#### Opdracht
Geef de regels uit de lijst hieronder woord voor woord terug, vanaf het begin van de lijst tot en met de regel waarin "quels leviers clé" staat.

[Opgeslagen gegevens]
---

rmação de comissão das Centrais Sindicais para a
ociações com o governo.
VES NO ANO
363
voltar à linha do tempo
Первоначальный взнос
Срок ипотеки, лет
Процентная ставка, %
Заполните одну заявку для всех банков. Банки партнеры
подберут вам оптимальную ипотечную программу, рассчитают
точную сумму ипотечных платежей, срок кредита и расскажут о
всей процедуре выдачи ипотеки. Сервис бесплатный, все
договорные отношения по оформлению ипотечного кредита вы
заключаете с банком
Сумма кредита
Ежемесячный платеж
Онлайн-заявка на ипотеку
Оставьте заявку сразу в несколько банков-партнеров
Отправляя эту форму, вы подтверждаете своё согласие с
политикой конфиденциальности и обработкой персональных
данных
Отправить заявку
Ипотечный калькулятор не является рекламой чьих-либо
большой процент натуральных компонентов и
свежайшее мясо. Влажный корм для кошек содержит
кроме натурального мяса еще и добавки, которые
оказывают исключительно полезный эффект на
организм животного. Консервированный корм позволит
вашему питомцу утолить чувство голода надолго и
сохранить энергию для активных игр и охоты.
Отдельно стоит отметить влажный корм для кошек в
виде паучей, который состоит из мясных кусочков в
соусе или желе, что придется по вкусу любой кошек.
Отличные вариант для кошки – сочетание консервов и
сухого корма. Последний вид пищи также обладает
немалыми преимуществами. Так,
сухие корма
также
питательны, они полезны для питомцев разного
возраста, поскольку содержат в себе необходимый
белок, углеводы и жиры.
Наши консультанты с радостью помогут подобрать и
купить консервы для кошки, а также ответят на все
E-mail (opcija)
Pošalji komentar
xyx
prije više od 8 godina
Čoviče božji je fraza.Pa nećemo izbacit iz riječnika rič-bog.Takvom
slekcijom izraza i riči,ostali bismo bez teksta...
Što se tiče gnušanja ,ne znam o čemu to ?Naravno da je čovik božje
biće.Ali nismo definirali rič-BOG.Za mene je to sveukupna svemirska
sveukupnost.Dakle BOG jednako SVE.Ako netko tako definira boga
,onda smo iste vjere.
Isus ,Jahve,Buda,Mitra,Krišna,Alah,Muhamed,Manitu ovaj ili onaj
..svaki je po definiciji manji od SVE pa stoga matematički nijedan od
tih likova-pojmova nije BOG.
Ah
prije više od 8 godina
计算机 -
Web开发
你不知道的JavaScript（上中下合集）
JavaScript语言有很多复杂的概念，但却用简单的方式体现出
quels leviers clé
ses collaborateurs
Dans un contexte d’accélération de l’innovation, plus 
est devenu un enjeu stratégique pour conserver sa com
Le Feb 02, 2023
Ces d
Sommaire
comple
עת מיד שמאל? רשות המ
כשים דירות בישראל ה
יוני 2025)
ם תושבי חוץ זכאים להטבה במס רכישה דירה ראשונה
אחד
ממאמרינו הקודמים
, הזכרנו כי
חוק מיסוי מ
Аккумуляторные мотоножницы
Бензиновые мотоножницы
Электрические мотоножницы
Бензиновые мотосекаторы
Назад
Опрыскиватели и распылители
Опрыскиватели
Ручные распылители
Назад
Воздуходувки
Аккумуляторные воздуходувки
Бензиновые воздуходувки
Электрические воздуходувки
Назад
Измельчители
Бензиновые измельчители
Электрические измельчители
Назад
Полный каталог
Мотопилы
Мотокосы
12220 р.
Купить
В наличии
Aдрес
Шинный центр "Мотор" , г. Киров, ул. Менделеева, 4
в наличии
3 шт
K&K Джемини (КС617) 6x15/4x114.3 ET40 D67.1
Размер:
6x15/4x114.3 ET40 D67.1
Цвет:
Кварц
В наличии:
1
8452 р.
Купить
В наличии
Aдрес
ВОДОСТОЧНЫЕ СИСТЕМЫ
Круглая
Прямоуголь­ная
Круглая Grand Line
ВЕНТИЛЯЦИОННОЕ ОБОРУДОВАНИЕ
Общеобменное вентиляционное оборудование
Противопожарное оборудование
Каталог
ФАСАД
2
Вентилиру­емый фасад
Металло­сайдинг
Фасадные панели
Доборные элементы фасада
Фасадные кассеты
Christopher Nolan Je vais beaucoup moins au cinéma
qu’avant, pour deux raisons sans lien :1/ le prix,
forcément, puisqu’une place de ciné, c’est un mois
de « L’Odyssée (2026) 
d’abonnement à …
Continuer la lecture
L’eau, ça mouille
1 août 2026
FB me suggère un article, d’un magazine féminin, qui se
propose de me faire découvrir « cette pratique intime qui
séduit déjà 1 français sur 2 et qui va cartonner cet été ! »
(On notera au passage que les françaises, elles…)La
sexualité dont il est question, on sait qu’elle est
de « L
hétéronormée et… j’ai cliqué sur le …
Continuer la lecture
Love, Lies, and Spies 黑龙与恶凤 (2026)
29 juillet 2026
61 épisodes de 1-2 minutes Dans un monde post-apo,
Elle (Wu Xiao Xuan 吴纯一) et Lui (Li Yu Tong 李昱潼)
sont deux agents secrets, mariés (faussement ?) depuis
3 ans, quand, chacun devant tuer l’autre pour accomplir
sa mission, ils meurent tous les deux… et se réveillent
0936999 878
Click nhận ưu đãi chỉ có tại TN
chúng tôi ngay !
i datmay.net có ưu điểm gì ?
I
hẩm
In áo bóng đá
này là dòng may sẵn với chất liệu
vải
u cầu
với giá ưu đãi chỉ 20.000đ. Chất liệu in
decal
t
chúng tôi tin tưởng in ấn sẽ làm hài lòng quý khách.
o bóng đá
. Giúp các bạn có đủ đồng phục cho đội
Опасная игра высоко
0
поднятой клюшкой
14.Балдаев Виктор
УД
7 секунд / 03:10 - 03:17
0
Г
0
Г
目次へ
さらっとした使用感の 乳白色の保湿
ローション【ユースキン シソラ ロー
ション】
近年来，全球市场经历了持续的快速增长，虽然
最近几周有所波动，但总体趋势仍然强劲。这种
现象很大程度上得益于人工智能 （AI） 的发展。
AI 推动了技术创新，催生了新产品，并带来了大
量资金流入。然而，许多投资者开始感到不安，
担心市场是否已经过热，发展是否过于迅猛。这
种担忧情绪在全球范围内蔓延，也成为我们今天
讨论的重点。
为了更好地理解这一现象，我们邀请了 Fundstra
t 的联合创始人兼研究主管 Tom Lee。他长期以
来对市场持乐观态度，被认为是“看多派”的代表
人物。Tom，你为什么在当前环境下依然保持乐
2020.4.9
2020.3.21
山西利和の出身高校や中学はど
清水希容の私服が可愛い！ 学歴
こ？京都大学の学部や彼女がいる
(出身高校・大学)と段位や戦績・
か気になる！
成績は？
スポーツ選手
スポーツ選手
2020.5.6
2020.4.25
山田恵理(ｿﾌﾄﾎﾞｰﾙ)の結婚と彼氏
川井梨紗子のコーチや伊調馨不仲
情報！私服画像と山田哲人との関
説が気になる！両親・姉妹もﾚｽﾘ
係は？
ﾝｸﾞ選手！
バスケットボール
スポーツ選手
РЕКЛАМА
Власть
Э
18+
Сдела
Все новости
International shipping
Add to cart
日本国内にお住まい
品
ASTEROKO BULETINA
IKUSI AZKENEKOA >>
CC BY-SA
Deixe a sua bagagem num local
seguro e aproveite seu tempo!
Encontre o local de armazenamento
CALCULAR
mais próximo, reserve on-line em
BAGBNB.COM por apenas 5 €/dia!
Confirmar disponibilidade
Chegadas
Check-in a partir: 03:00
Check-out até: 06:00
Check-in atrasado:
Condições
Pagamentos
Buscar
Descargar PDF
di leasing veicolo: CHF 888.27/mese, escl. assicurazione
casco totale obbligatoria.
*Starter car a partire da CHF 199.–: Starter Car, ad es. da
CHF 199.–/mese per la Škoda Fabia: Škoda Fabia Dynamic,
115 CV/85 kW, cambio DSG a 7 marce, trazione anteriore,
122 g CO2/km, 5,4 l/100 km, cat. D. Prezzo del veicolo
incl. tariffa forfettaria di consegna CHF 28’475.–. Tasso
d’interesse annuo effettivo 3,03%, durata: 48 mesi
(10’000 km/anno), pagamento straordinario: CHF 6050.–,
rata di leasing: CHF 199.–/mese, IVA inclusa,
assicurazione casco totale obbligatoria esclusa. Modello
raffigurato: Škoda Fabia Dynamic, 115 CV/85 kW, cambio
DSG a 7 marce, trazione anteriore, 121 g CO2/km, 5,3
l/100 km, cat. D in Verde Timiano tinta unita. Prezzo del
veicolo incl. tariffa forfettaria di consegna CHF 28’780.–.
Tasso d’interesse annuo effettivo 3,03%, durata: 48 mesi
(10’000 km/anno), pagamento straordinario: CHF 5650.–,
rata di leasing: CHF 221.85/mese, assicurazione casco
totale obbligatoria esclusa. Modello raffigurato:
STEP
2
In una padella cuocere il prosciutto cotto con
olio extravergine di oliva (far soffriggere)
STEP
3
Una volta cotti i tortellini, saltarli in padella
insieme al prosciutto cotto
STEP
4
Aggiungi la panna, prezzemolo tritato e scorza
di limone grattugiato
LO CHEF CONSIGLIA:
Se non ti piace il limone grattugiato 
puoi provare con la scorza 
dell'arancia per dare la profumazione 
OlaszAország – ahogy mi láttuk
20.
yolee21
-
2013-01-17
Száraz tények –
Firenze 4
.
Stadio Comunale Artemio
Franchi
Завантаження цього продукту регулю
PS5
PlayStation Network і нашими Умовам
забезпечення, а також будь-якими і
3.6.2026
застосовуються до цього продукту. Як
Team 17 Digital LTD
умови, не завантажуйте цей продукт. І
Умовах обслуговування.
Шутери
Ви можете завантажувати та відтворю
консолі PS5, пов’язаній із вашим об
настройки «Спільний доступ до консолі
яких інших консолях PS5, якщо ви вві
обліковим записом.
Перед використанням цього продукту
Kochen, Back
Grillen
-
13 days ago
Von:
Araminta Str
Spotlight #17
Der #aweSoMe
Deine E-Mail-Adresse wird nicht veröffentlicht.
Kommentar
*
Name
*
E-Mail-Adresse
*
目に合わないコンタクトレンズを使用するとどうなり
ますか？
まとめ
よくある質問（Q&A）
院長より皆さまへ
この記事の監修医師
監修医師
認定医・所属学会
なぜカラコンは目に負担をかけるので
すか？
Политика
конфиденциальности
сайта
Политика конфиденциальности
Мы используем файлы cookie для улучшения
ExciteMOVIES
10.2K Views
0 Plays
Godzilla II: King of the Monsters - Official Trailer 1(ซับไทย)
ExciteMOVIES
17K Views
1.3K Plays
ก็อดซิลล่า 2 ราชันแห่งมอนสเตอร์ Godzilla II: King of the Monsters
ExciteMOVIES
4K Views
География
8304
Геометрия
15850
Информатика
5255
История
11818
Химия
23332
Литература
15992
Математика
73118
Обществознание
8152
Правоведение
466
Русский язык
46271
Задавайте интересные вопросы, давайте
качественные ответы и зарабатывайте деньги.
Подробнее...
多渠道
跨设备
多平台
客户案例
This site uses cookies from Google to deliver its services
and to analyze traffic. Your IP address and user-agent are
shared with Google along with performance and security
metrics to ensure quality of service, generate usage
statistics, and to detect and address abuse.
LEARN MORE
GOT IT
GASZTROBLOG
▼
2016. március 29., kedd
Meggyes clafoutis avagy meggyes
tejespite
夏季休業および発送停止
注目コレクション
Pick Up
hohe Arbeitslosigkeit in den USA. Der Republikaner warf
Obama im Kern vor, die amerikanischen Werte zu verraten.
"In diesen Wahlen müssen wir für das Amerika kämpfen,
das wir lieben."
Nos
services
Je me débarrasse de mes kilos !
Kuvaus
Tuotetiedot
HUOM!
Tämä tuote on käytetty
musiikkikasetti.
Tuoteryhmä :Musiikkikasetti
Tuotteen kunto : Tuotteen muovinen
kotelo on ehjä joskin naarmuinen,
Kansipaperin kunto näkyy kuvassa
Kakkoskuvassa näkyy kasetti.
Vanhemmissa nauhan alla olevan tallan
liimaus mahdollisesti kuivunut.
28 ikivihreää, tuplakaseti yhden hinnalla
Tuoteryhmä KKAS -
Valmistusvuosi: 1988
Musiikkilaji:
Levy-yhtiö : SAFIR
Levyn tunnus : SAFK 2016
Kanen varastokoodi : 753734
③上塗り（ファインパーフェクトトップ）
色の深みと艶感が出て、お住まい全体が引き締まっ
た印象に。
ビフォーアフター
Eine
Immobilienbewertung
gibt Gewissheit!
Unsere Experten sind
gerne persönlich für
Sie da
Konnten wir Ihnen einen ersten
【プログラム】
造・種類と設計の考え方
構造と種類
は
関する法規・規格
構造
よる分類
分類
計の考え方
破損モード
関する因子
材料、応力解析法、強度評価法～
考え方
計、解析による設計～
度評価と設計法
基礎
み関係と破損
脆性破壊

---

#### Antwoord
rmação de comissão das Centrais Sindicais para a
ociações com o governo.
VES NO ANO
363
voltar à linha do tempo
Первоначальный взнос
Срок ипотеки, лет
Процентная ставка, %
Заполните одну заявку для всех банков. Банки партнеры
подберут вам оптимальную ипотечную программу, рассчитают
точную сумму ипотечных платежей, срок кредита и расскажут о
всей процедуре выдачи ипотеки. Сервис бесплатный, все
договорные отношения по оформлению ипотечного кредита вы
заключаете с банком
Сумма кредита
Ежемесячный платеж
Онлайн-заявка на ипотеку
Оставьте заявку сразу в несколько банков-партнеров
Отправляя эту форму, вы подтверждаете своё согласие с
политикой конфиденциальности и обработкой персональных
данных
Отправить заявку
Ипотечный калькулятор не является рекламой чьих-либо
большой процент натуральных компонентов и
свежайшее мясо. Влажный корм для кошек содержит
кроме натурального мяса еще и добавки, которые
оказывают исключительно полезный эффект на
организм животного. Консервированный корм позволит
вашему питомцу утолить чувство голода надолго и
сохранить энергию для активных игр и охоты.
Отдельно стоит отметить влажный корм для кошек в
виде паучей, который состоит из мясных кусочков в
соусе или желе, что придется по вкусу любой кошек.
Отличные вариант для кошки – сочетание консервов и
сухого корма. Последний вид пищи также обладает
немалыми преимуществами. Так,
сухие корма
также
питательны, они полезны для питомцев разного
возраста, поскольку содержат в себе необходимый
белок, углеводы и жиры.
Наши консультанты с радостью помогут подобрать и
купить консервы для кошки, а также ответят на все
E-mail (opcija)
Pošalji komentar
xyx
prije više od 8 godina
Čoviče božji je fraza.Pa nećemo izbacit iz riječnika rič-bog.Takvom
slekcijom izraza i riči,ostali bismo bez teksta...
Što se tiče gnušanja ,ne znam o čemu to ?Naravno da je čovik božje
biće.Ali nismo definirali rič-BOG.Za mene je to sveukupna svemirska
sveukupnost.Dakle BOG jednako SVE.Ako netko tako definira boga
,onda smo iste vjere.
Isus ,Jahve,Buda,Mitra,Krišna,Alah,Muhamed,Manitu ovaj ili onaj
..svaki je po definiciji manji od SVE pa stoga matematički nijedan od
tih likova-pojmova nije BOG.
Ah
prije više od 8 godina
计算机 -
Web开发
你不知道的JavaScript（上中下合集）
JavaScript语言有很多复杂的概念，但却用简单的方式体现出
quels leviers clé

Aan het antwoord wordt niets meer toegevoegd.